BEGIN

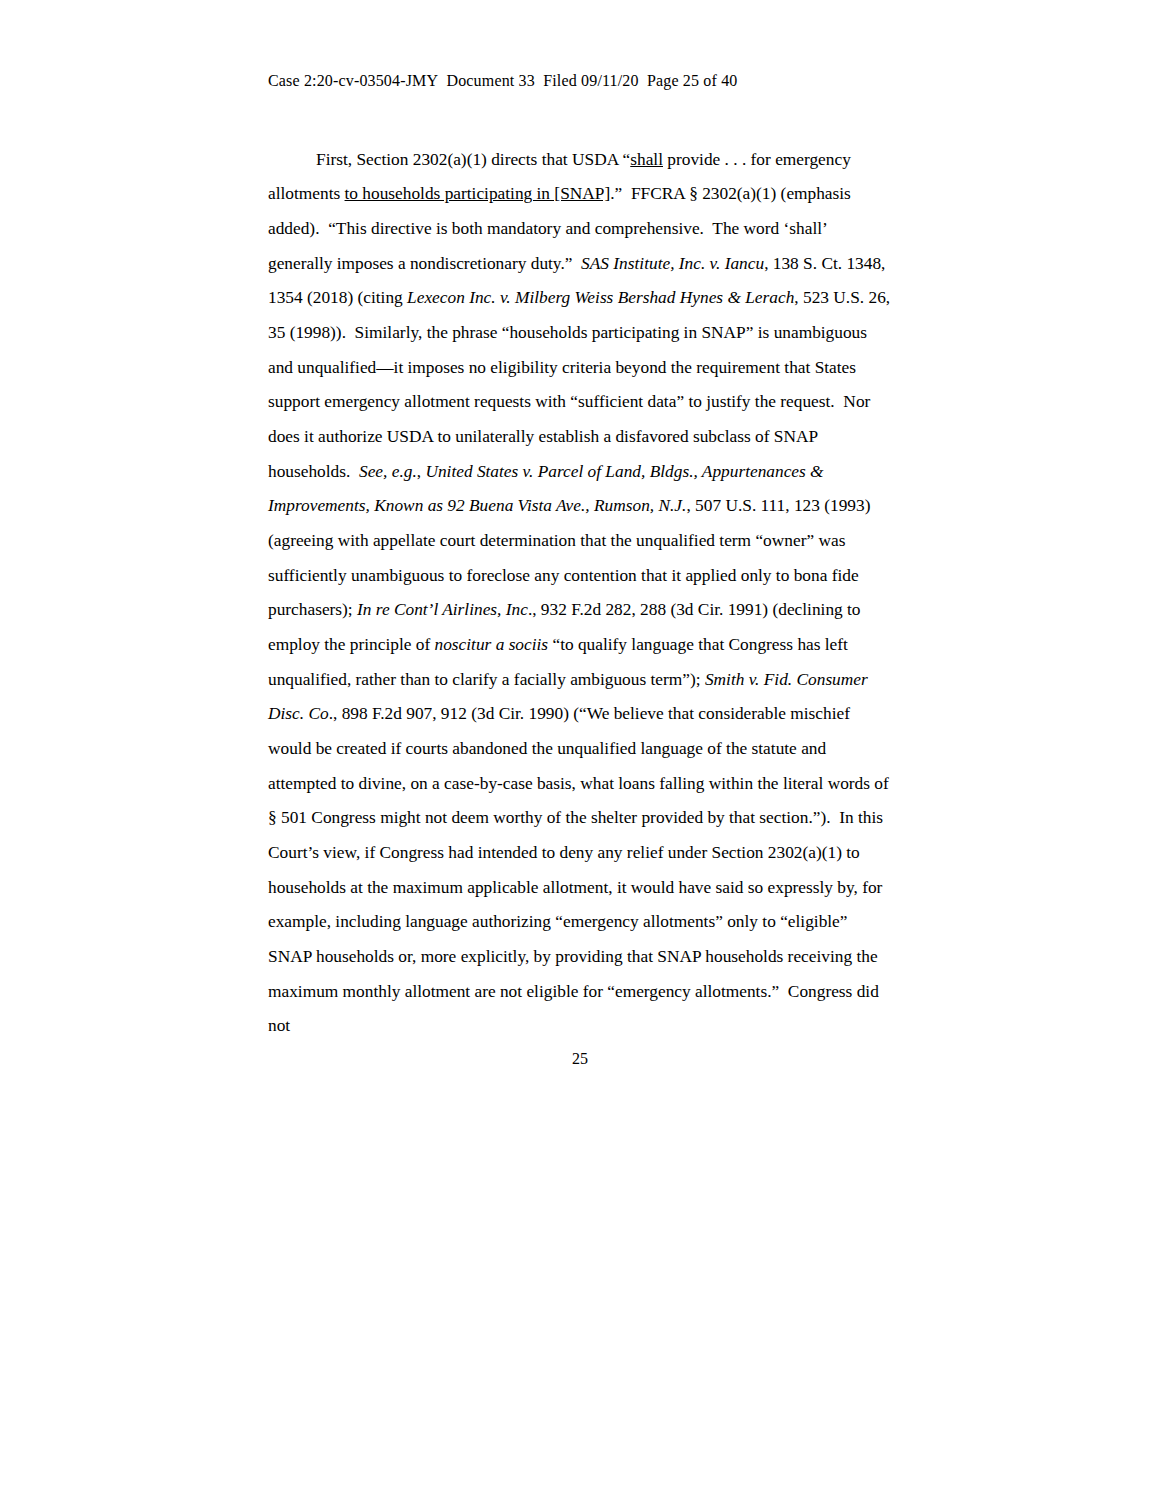Case 2:20-cv-03504-JMY Document 33 Filed 09/11/20 Page 25 of 40
First, Section 2302(a)(1) directs that USDA “shall provide . . . for emergency allotments to households participating in [SNAP].” FFCRA § 2302(a)(1) (emphasis added). “This directive is both mandatory and comprehensive. The word ‘shall’ generally imposes a nondiscretionary duty.” SAS Institute, Inc. v. Iancu, 138 S. Ct. 1348, 1354 (2018) (citing Lexecon Inc. v. Milberg Weiss Bershad Hynes & Lerach, 523 U.S. 26, 35 (1998)). Similarly, the phrase “households participating in SNAP” is unambiguous and unqualified—it imposes no eligibility criteria beyond the requirement that States support emergency allotment requests with “sufficient data” to justify the request. Nor does it authorize USDA to unilaterally establish a disfavored subclass of SNAP households. See, e.g., United States v. Parcel of Land, Bldgs., Appurtenances & Improvements, Known as 92 Buena Vista Ave., Rumson, N.J., 507 U.S. 111, 123 (1993) (agreeing with appellate court determination that the unqualified term “owner” was sufficiently unambiguous to foreclose any contention that it applied only to bona fide purchasers); In re Cont’l Airlines, Inc., 932 F.2d 282, 288 (3d Cir. 1991) (declining to employ the principle of noscitur a sociis “to qualify language that Congress has left unqualified, rather than to clarify a facially ambiguous term”); Smith v. Fid. Consumer Disc. Co., 898 F.2d 907, 912 (3d Cir. 1990) (“We believe that considerable mischief would be created if courts abandoned the unqualified language of the statute and attempted to divine, on a case-by-case basis, what loans falling within the literal words of § 501 Congress might not deem worthy of the shelter provided by that section.”). In this Court’s view, if Congress had intended to deny any relief under Section 2302(a)(1) to households at the maximum applicable allotment, it would have said so expressly by, for example, including language authorizing “emergency allotments” only to “eligible” SNAP households or, more explicitly, by providing that SNAP households receiving the maximum monthly allotment are not eligible for “emergency allotments.” Congress did not
25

END

INSTRUCTIONS FOR THE TASK - Word-for-word transcription: the whole listing, with images excluded.

ANSWER FOR THIS EXERCISE -
Case 2:20-cv-03504-JMY Document 33 Filed 09/11/20 Page 25 of 40
First, Section 2302(a)(1) directs that USDA “shall provide . . . for emergency allotments to households participating in [SNAP].” FFCRA § 2302(a)(1) (emphasis added). “This directive is both mandatory and comprehensive. The word ‘shall’ generally imposes a nondiscretionary duty.” SAS Institute, Inc. v. Iancu, 138 S. Ct. 1348, 1354 (2018) (citing Lexecon Inc. v. Milberg Weiss Bershad Hynes & Lerach, 523 U.S. 26, 35 (1998)). Similarly, the phrase “households participating in SNAP” is unambiguous and unqualified—it imposes no eligibility criteria beyond the requirement that States support emergency allotment requests with “sufficient data” to justify the request. Nor does it authorize USDA to unilaterally establish a disfavored subclass of SNAP households. See, e.g., United States v. Parcel of Land, Bldgs., Appurtenances & Improvements, Known as 92 Buena Vista Ave., Rumson, N.J., 507 U.S. 111, 123 (1993) (agreeing with appellate court determination that the unqualified term “owner” was sufficiently unambiguous to foreclose any contention that it applied only to bona fide purchasers); In re Cont’l Airlines, Inc., 932 F.2d 282, 288 (3d Cir. 1991) (declining to employ the principle of noscitur a sociis “to qualify language that Congress has left unqualified, rather than to clarify a facially ambiguous term”); Smith v. Fid. Consumer Disc. Co., 898 F.2d 907, 912 (3d Cir. 1990) (“We believe that considerable mischief would be created if courts abandoned the unqualified language of the statute and attempted to divine, on a case-by-case basis, what loans falling within the literal words of § 501 Congress might not deem worthy of the shelter provided by that section.”). In this Court’s view, if Congress had intended to deny any relief under Section 2302(a)(1) to households at the maximum applicable allotment, it would have said so expressly by, for example, including language authorizing “emergency allotments” only to “eligible” SNAP households or, more explicitly, by providing that SNAP households receiving the maximum monthly allotment are not eligible for “emergency allotments.” Congress did not
25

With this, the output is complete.